Veterans lawsuit against fed can proceed
Sep 6, 2013 / 9:07 pm
A BC Supreme Court justice says current and former members of the Canadian Forces who were injured in Afghanistan can continue their class-action lawsuit against the federal government.
The lawsuit was filed last fall, with plaintiffs arguing the new Veterans Charter and the changes it brings to the compensation regime for members of the Canadian Forces violate the constitution and the Charter of Rights and Freedoms.
Lawyers for the Attorney General of Canada asked the court to throw out the case, arguing it had no chance of success and was not the appropriate way for the veterans to express their concerns.
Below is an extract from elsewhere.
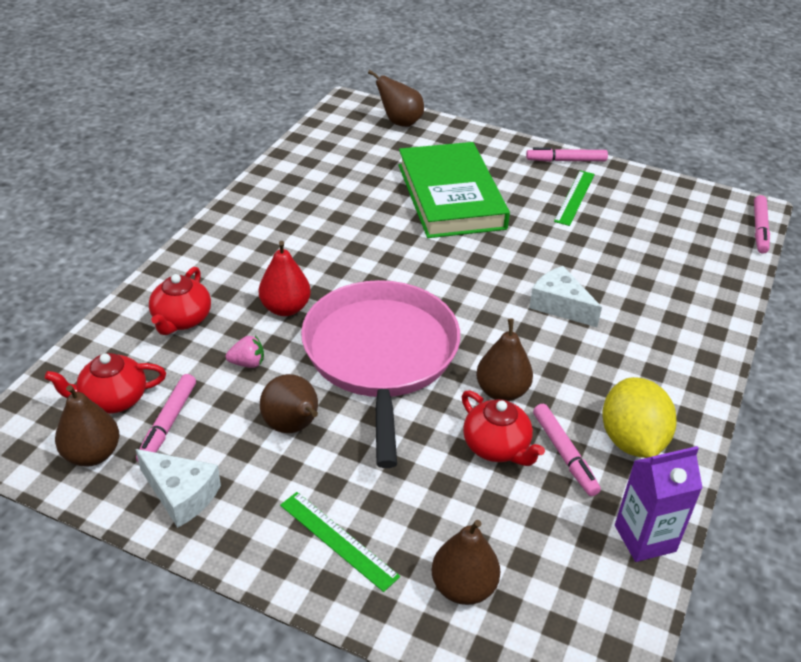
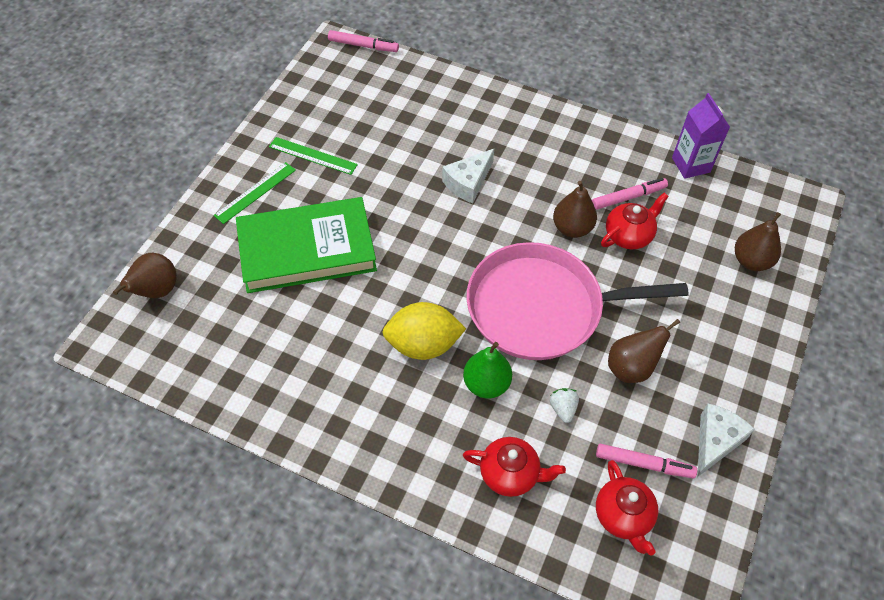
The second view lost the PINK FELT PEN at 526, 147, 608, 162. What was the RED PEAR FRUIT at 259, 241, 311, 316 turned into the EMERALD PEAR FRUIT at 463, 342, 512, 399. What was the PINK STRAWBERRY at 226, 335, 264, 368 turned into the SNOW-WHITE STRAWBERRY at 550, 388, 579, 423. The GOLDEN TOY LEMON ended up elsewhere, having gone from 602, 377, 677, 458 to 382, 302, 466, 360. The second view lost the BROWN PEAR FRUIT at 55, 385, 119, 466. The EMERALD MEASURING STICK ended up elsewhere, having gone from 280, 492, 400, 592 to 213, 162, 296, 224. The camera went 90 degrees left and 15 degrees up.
Justice Gordon Weatherill dismissed the federal government's application on Friday, but also threw out three smaller arguments made by the veterans.
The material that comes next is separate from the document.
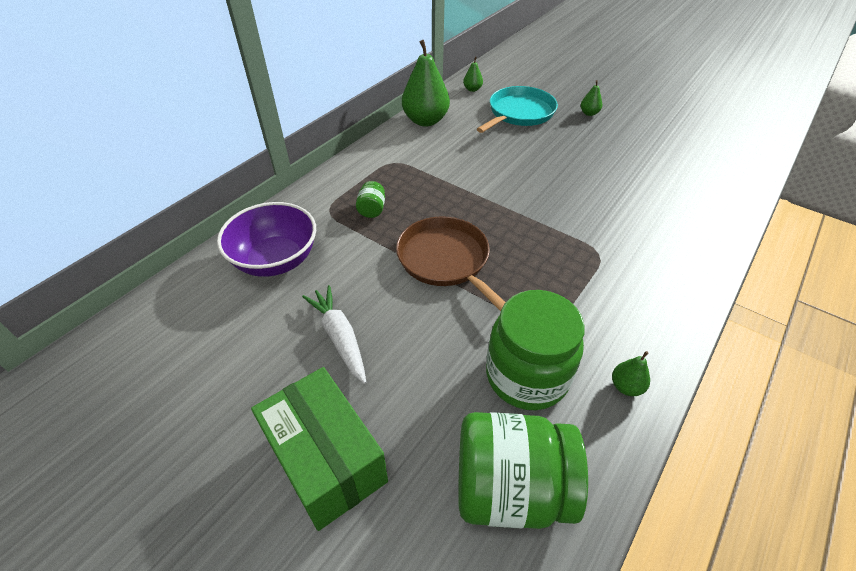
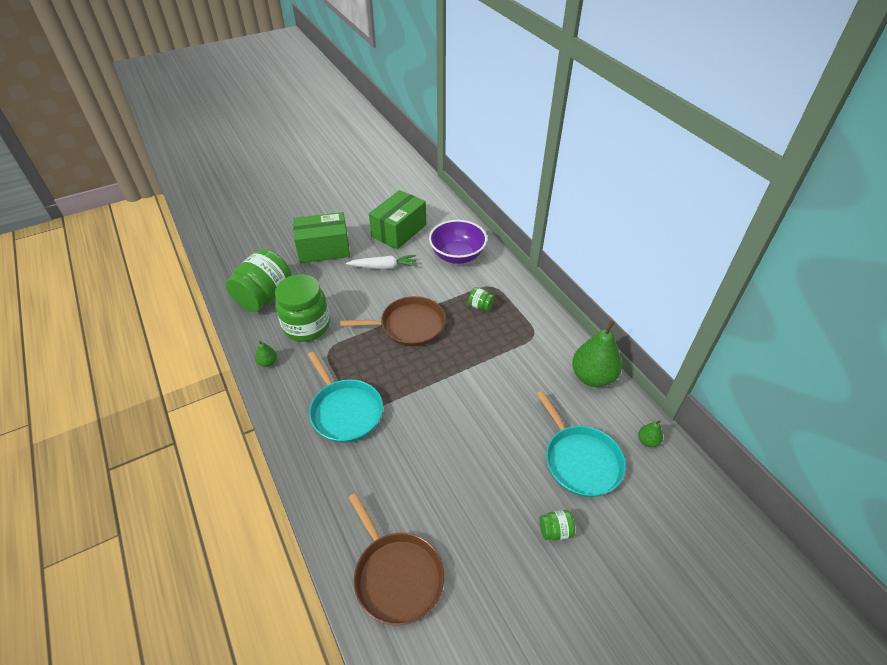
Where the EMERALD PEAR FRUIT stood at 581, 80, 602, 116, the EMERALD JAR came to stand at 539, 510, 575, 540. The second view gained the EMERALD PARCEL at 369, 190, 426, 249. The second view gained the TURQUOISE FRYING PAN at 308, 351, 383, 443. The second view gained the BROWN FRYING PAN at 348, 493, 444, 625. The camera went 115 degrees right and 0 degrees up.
"This action is about promises the Canadian government made to men and women injured in service to their country and whether it is obliged to fulfil those promises," he said.
Weatherill struck an argument made by the veterans that they have been unlawfully deprived of their property rights without due process of law and contrary to the United Nations' Universal Declaration of Human Rights.
Weatherill also struck arguments that Parliament had not scrutinized a set of rules known as the Table of Disabilities and Instructions and that the Crown owed the veterans a duty of care consistent with the social covenant.
None of the allegations have been proven in court, and the Attorney General of Canada has yet to file its response to the veterans' lawsuit.
The new Veterans Charter eliminated the lifetime disability pension for disabled soldiers and replaced it with lump-sum payments.
The veterans argue the disability payments for injured soldiers pale in comparison to awards handed out for worker's compensation claims and by civil courts for far lesser injuries in motor vehicle accidents or personal injury.
The lawsuit they filed said each received a pension and other compensation from the Department of Veterans Affairs, including lump sum payments ranging from $41,000 to nearly $261,000.